Exercise goal: Below are the records; retype each one exactly.

Collected data entries:
[Start of section]
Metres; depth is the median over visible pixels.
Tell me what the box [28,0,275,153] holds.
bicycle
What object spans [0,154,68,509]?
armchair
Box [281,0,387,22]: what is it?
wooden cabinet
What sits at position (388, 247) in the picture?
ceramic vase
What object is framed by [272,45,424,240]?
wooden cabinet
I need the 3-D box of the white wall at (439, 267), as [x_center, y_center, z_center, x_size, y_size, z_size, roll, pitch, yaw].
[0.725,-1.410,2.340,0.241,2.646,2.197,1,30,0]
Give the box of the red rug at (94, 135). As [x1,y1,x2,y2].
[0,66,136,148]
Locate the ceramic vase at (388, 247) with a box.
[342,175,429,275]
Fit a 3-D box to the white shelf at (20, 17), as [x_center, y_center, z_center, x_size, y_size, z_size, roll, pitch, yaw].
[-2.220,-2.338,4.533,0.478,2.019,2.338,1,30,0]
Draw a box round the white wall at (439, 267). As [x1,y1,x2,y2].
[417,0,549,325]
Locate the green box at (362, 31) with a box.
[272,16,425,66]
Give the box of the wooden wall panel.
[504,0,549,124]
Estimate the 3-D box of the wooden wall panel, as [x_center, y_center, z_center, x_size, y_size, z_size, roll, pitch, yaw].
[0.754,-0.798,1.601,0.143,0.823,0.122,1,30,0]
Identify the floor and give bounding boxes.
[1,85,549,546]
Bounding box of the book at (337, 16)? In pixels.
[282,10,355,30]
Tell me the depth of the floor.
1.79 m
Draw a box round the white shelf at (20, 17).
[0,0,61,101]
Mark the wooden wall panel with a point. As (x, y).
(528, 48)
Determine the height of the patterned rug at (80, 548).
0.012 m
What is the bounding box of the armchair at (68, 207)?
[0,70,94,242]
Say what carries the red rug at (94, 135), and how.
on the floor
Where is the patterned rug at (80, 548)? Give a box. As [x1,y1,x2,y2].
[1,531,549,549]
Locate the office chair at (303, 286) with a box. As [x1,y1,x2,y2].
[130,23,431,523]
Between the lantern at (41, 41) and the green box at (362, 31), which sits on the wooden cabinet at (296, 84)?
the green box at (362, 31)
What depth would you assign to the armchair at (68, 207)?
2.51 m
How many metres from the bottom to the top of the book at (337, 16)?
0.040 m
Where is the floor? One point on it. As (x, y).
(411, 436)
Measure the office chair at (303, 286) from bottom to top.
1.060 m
[End of section]
Task response:
Metres; depth is the median over visible pixels.
Tell me what the box [28,0,275,153] holds.
bicycle
What object spans [0,154,68,509]?
armchair
Box [281,0,387,22]: what is it?
wooden cabinet
What sits at position (388, 247) in the picture?
ceramic vase
What object is framed by [272,45,424,240]?
wooden cabinet
I need the 3-D box of the white wall at (439, 267), as [x_center, y_center, z_center, x_size, y_size, z_size, roll, pitch, yaw].
[0.725,-1.410,2.340,0.241,2.646,2.197,1,30,0]
Give the box of the red rug at (94, 135). As [x1,y1,x2,y2].
[0,66,136,148]
Locate the ceramic vase at (388, 247) with a box.
[342,175,429,275]
Fit a 3-D box to the white shelf at (20, 17), as [x_center, y_center, z_center, x_size, y_size, z_size, roll, pitch, yaw].
[-2.220,-2.338,4.533,0.478,2.019,2.338,1,30,0]
Draw a box round the white wall at (439, 267). As [x1,y1,x2,y2].
[417,0,549,325]
Locate the green box at (362, 31) with a box.
[272,16,425,66]
Give the box of the wooden wall panel.
[504,0,549,124]
Estimate the 3-D box of the wooden wall panel, as [x_center, y_center, z_center, x_size, y_size, z_size, roll, pitch, yaw].
[0.754,-0.798,1.601,0.143,0.823,0.122,1,30,0]
Identify the floor and give bounding boxes.
[1,85,549,546]
Bounding box of the book at (337, 16)? In pixels.
[282,10,355,30]
Tell me the depth of the floor.
1.79 m
Draw a box round the white shelf at (20, 17).
[0,0,61,101]
Mark the wooden wall panel with a point. As (x, y).
(528, 48)
Determine the height of the patterned rug at (80, 548).
0.012 m
What is the bounding box of the armchair at (68, 207)?
[0,70,94,242]
Say what carries the red rug at (94, 135), and how.
on the floor
Where is the patterned rug at (80, 548)? Give a box. As [x1,y1,x2,y2].
[1,531,549,549]
Locate the office chair at (303, 286) with a box. As [x1,y1,x2,y2].
[130,23,431,523]
Between the lantern at (41, 41) and the green box at (362, 31), which sits on the wooden cabinet at (296, 84)?
the green box at (362, 31)
What depth would you assign to the armchair at (68, 207)?
2.51 m
How many metres from the bottom to the top of the book at (337, 16)?
0.040 m
Where is the floor? One point on it. As (x, y).
(411, 436)
Measure the office chair at (303, 286) from bottom to top.
1.060 m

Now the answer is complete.